Dan Wolfson: This generally includes setting up the enviornment variable AMT_DATA_PATH, the AMI host file
amthost.xml, as well as the repository file
amt.xml. The MQ UDF's enable utility program shipped with DB2 UDB (enable_MQFunctions) will perform a default configuration for you once you have the AMT_DATA_PATH set up to indicate where you want the host file and repository file kept in your AMI configurations. You can also customize your own configuration once you have a better understanding of how AMI works.
For DB2 z/OS or OS/390, you need to copy and customize the
DSNAMTHT files which are located in
DB2DD Reader: What is available to help with parsing the message?

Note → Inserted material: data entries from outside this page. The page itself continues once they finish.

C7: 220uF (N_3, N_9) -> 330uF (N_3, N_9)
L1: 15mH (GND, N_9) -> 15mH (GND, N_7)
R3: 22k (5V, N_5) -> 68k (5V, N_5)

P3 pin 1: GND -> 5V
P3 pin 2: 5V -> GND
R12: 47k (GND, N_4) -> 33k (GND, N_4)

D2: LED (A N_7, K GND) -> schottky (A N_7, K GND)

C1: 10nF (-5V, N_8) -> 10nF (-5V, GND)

Dan Wolfson: For DB2 on distributed platforms, we have a set of MQ UDFs and UDB Stored Procedures (SPs) shipped as part of the DB2 XML Extender that handles XML type messages. These SPs provide support to parse XML messages in the queue and store the elements' values to a set of predefined DB2 tables. (The reverse operation that constructs XML messages from tables is also availble.) The mapping is based on the DAD file that is provided as input parameter to the SPs. Please refer to the the XML extender documentation for more detailed information.
There is also support in the Development Center to generate table functions that automatically parse positionally defined or delimited messages.
DB2DD Reader: Can we use the basic DB2 and Websphere MQ Integration to pass an SQL update statement to DB2 from MQ, or do we need MQSI to do this?
Dan Wolfson: You need MQSI to do this. There is some additional functionality planned that will simplify this interaction, but for the moment you would either have to use MQSI or write your own application.